Were char and int the same width, the sizes would be one and one, not four and four. So, in order to then get a size of twelve, there would have to be padding after the final field.

When does padding or packing take place?

Whenever the compiler implementation wants it to. Compilers are free to insert padding between fields, and following the final field (but not before the first field).

This is usually done for performance as some types perform better when they're aligned on specific boundaries. There are even some architectures that will refuse to function (i.e, crash) is you try to access unaligned data (yes, I'm looking at you, ARM).

You can generally control packing/padding (which is really opposite ends of the same spectrum) with implementation-specific features such as #pragma pack. Even if you cannot do that in your specific implementation, you can check your code at compile time to ensure it meets your requirement (using standard C features, not implementation-specific stuff).

For example:

// C11 or better ...
#include <assert.h>
struct strA { char a; int  b; char c; } x;
struct strB { int  b; char a;         } y;
static_assert(sizeof(struct strA) == sizeof(char)*2 + sizeof(int), "No padding allowed");
static_assert(sizeof(struct strB) == sizeof(char)   + sizeof(int), "No padding allowed");

Something like this will refuse to compile if there is any padding in those structures.

Structure packing is only done when you tell your compiler explicitly to pack the structure. Padding is what you're seeing. Your 32-bit system is padding each field to word alignment. If you had told your compiler to pack the structures, they'd be 6 and 5 bytes, respectively. Don't do that though. It's not portable and makes compilers generate much slower (and sometimes even buggy) code.

There are no buts about it! Who want to grasp the subject must do the following ones,

• Peruse The Lost Art of Structure Packing written by Eric S. Raymond
• Glance at Eric's code example
• Last but not least, don't forget the following rule about padding that a struct is aligned to the largest type’s alignment requirements.

Data structure alignment is the way data is arranged and accessed in computer memory. It consists of two separate but related issues: data alignment and data structure padding. When a modern computer reads from or writes to a memory address, it will do this in word sized chunks (e.g. 4 byte chunks on a 32-bit system) or larger. Data alignment means putting the data at a memory address equal to some multiple of the word size, which increases the system’s performance due to the way the CPU handles memory. To align the data, it may be necessary to insert some meaningless bytes between the end of the last data structure and the start of the next, which is data structure padding.
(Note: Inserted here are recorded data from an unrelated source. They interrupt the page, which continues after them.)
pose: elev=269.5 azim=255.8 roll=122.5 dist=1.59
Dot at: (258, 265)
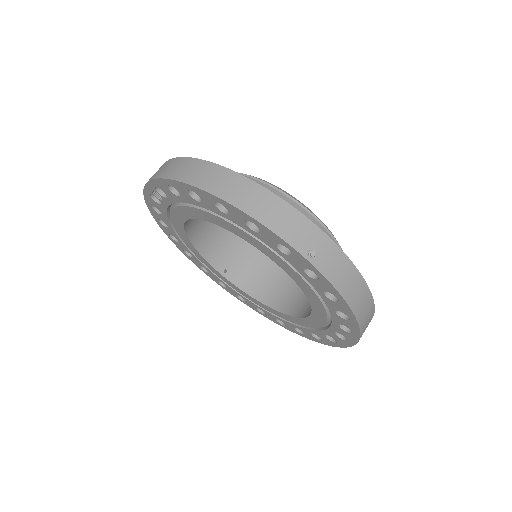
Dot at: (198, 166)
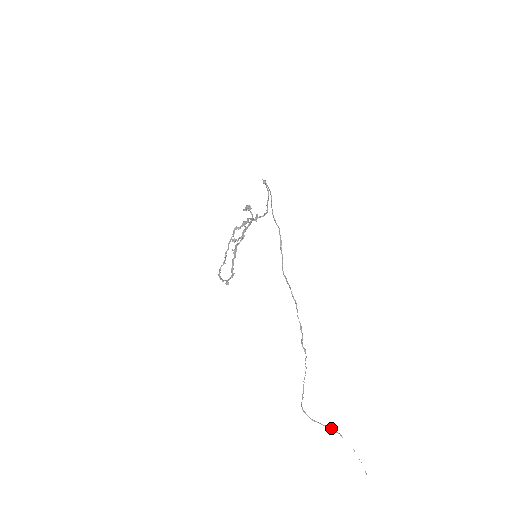
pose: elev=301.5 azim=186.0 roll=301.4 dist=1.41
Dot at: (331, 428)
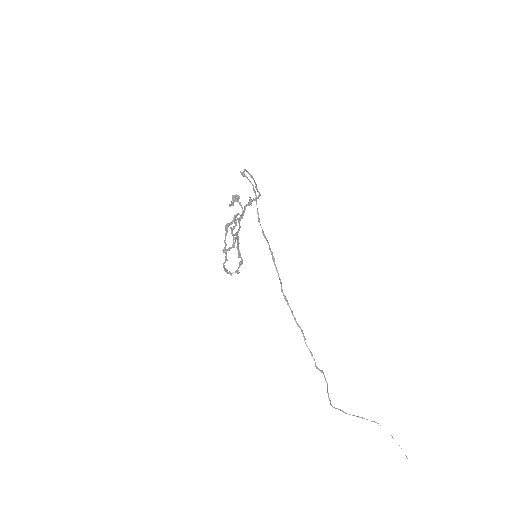
Dot at: (366, 419)
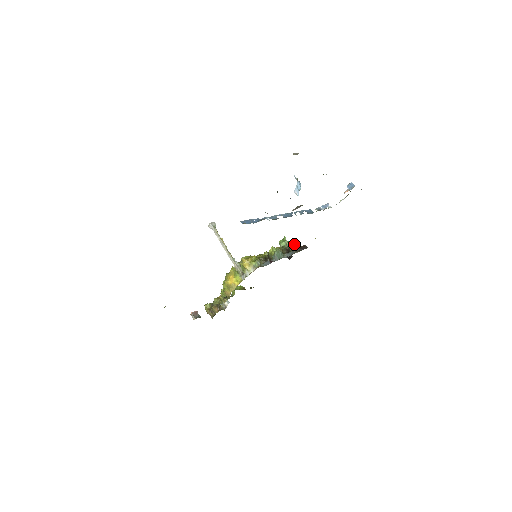
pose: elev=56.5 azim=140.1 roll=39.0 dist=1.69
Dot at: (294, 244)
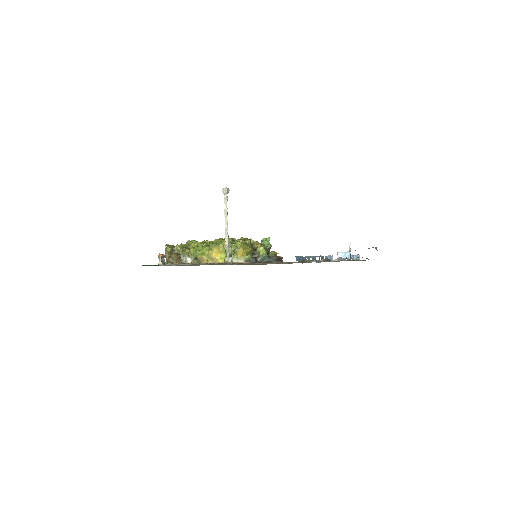
Dot at: (276, 252)
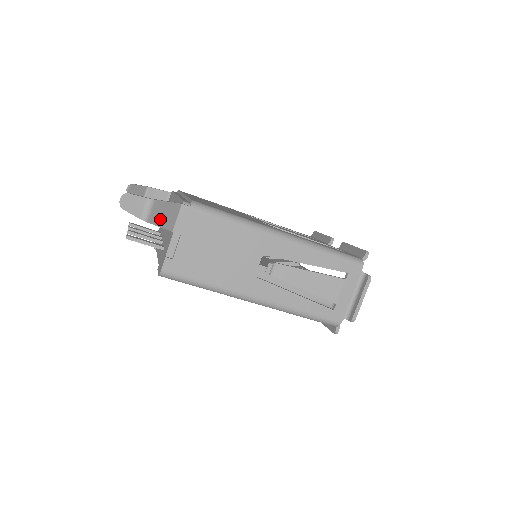
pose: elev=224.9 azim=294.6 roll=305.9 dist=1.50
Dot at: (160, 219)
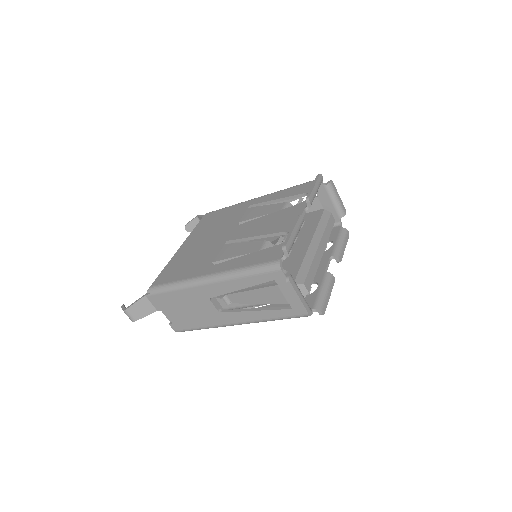
Dot at: (141, 313)
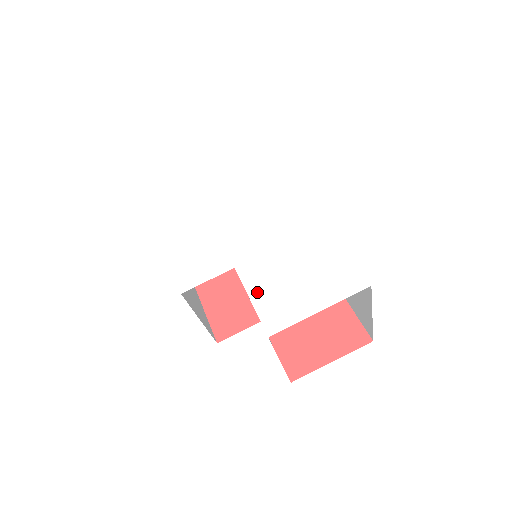
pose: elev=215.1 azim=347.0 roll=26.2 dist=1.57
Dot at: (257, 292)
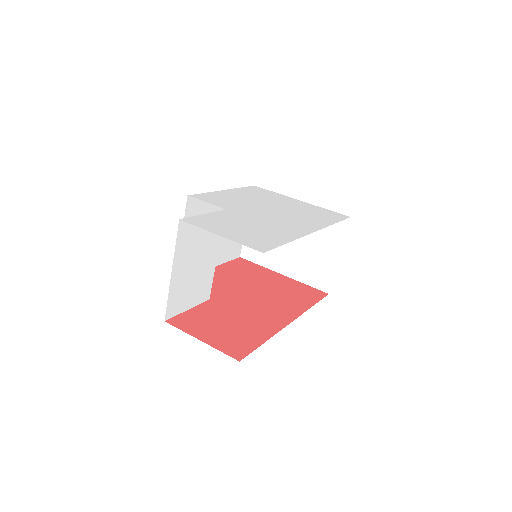
Dot at: (213, 216)
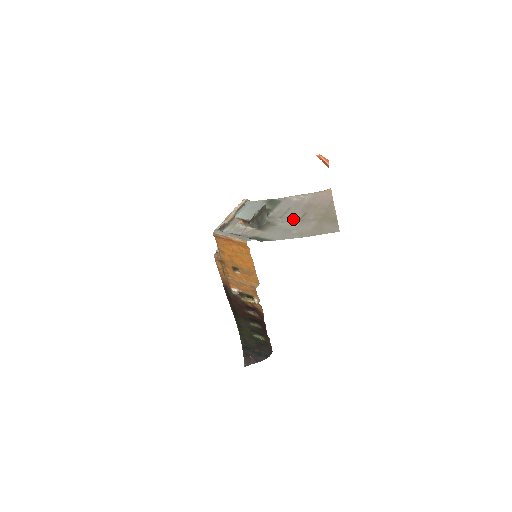
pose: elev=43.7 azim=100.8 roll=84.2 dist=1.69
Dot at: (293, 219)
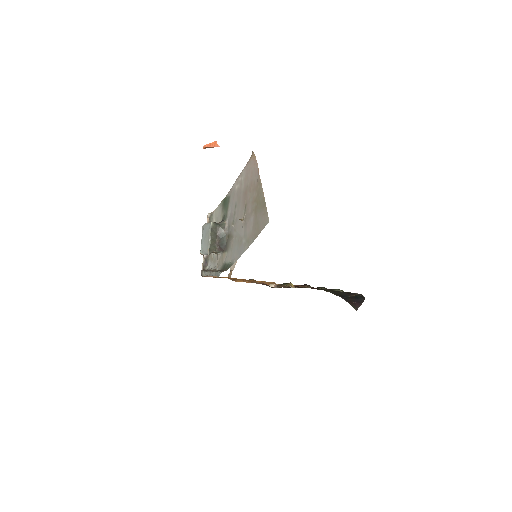
Dot at: (240, 221)
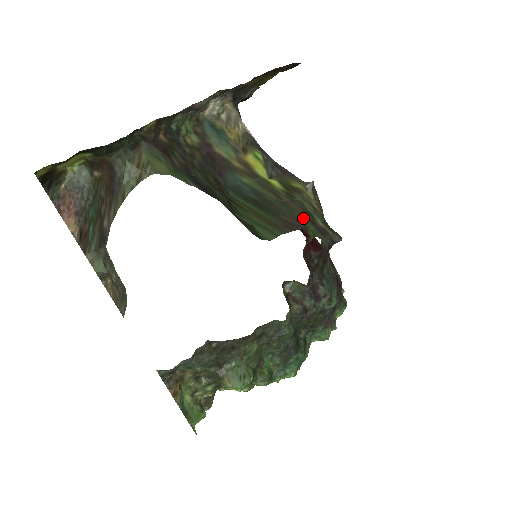
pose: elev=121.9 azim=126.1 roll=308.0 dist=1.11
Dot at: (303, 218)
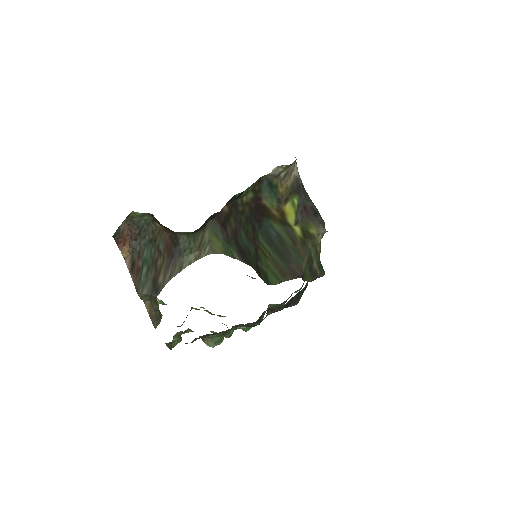
Dot at: (305, 267)
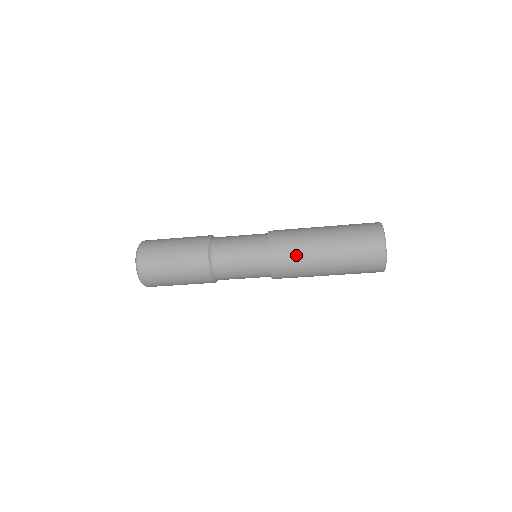
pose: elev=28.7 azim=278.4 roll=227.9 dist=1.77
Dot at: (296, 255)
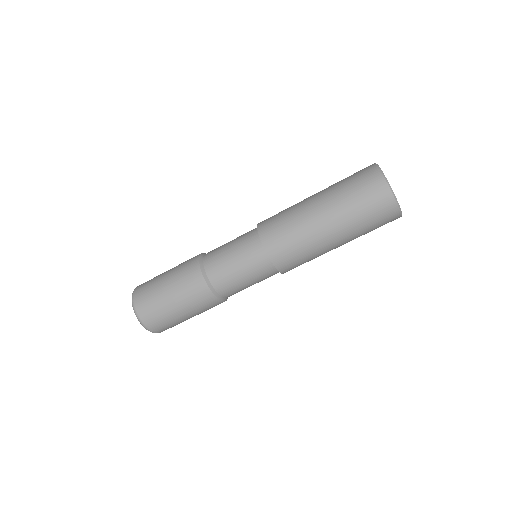
Dot at: (286, 219)
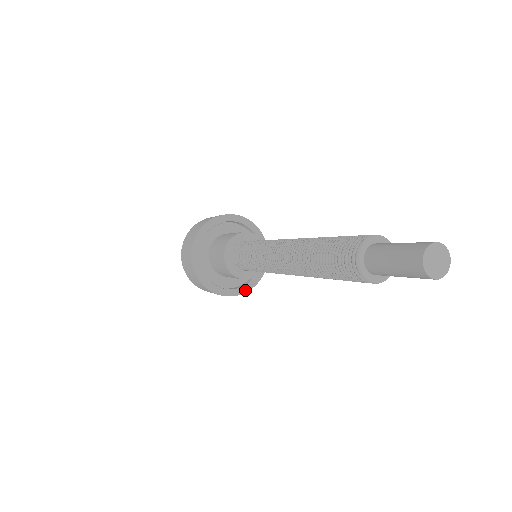
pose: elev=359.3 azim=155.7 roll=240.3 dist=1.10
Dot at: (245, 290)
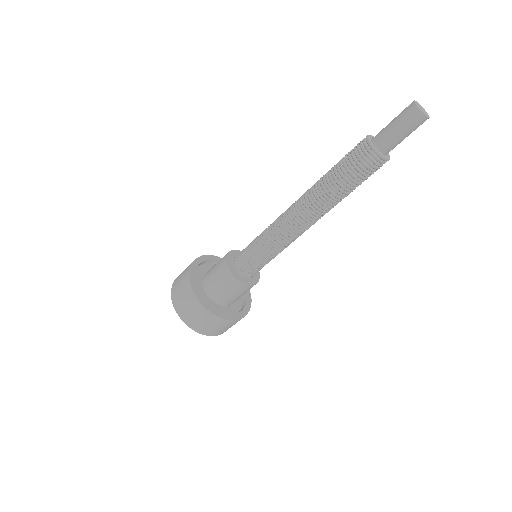
Dot at: (245, 313)
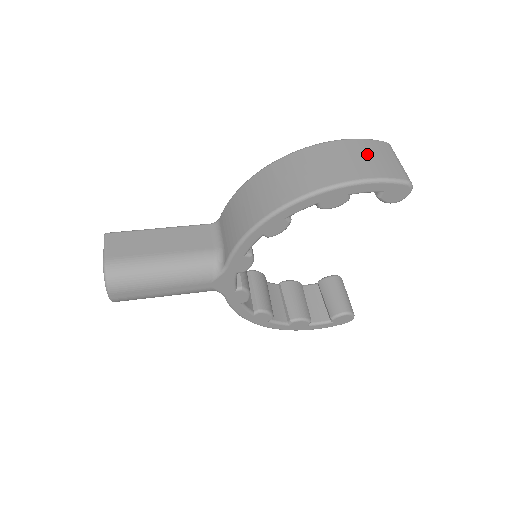
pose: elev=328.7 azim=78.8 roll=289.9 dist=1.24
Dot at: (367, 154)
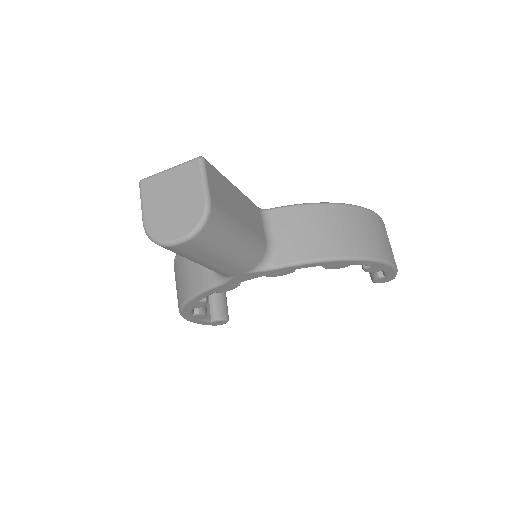
Dot at: occluded
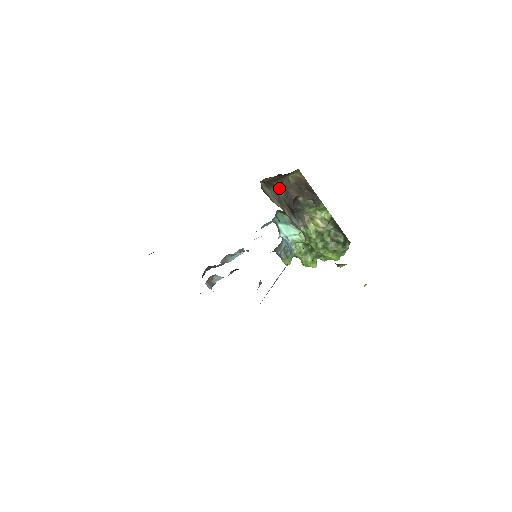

1. In order to align the data in memory, one or more empty bytes (addresses) are inserted (or left empty) between memory addresses which are allocated for other structure members while memory allocation. This concept is called structure padding.
2. Architecture of a computer processor is such a way that it can read 1 word (4 byte in 32 bit processor) from memory at a time.
3. To make use of this advantage of processor, data are always aligned as 4 bytes package which leads to insert empty addresses between other member’s address.
4. Because of this structure padding concept in C, size of the structure is always not same as what we think.